Ultimately, my view comes down closest to Kristof's. My perspective on the economic opportunity vs. values debate goes back to the work of Goldin and Katz, Heckman and Kreuger, and other labor economists who thankfully have been studying inequality for two decades and built up a reliable body of evidence we can draw upon on. Yes, economic opportunity has been declining, but much of that can be attributed to the fact that lower-income Americans are not going to college, and that many who go are not prepared to get the most out of it.
Why is this the case? The answer seems to have a lot to do with early childhood care, and the habits of mind that the children of low-income parents are less likely to acquire. These habits, such as diligence, politeness, punctuality, etc. can be construed as "values." But as many studies on values-based issues like abstinence and smoking-cessation show, preaching values and shaming those without values simply does not work empirically.
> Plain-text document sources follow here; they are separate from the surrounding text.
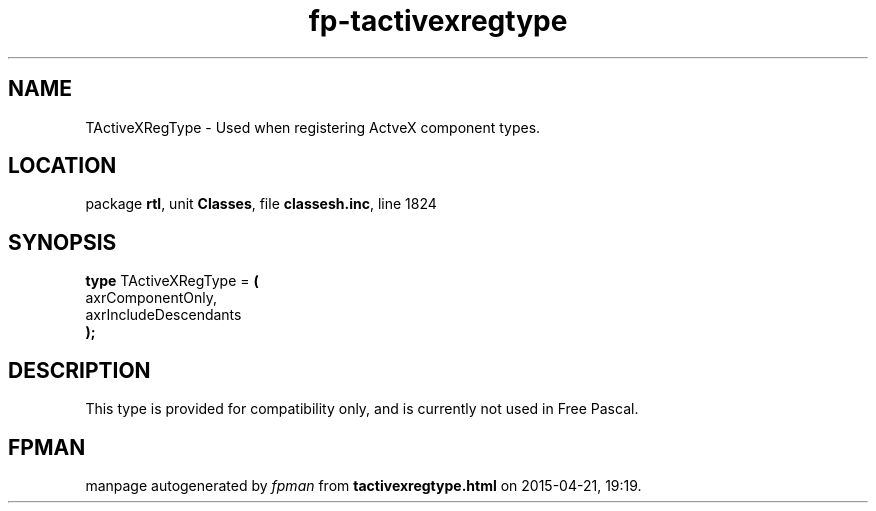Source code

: .\" file autogenerated by fpman
.TH "fp-tactivexregtype" 3 "2014-03-14" "fpman" "Free Pascal Programmer's Manual"
.SH NAME
TActiveXRegType - Used when registering ActveX component types.
.SH LOCATION
package \fBrtl\fR, unit \fBClasses\fR, file \fBclassesh.inc\fR, line 1824
.SH SYNOPSIS
\fBtype\fR TActiveXRegType = \fB(\fR
  axrComponentOnly,
  axrIncludeDescendants
.br
\fB);\fR
.SH DESCRIPTION
This type is provided for compatibility only, and is currently not used in Free Pascal.


.SH FPMAN
manpage autogenerated by \fIfpman\fR from \fBtactivexregtype.html\fR on 2015-04-21, 19:19.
What does seem work is preschool, and comprehensive support programs like the Harlem Children's Zone.
Ideologues on both the liberal and conservative sides sadly tend to promote lazy thinking (e.g. government is the answer! government is the problem!). Poverty and inequality are complex problems, and they require us to understand the practical realities of the poor instead of either labeling them as moral dissolutes or unilaterally endorsing government subsidies. To me the answer is not about whether people are good or bad, or whether help comes from the government, NGOs, or the private sector. It's about thoughtful experimentation and rigorous empirical analysis to see what actually works to help low-income people go to college, get good jobs, and live fulfilling lives.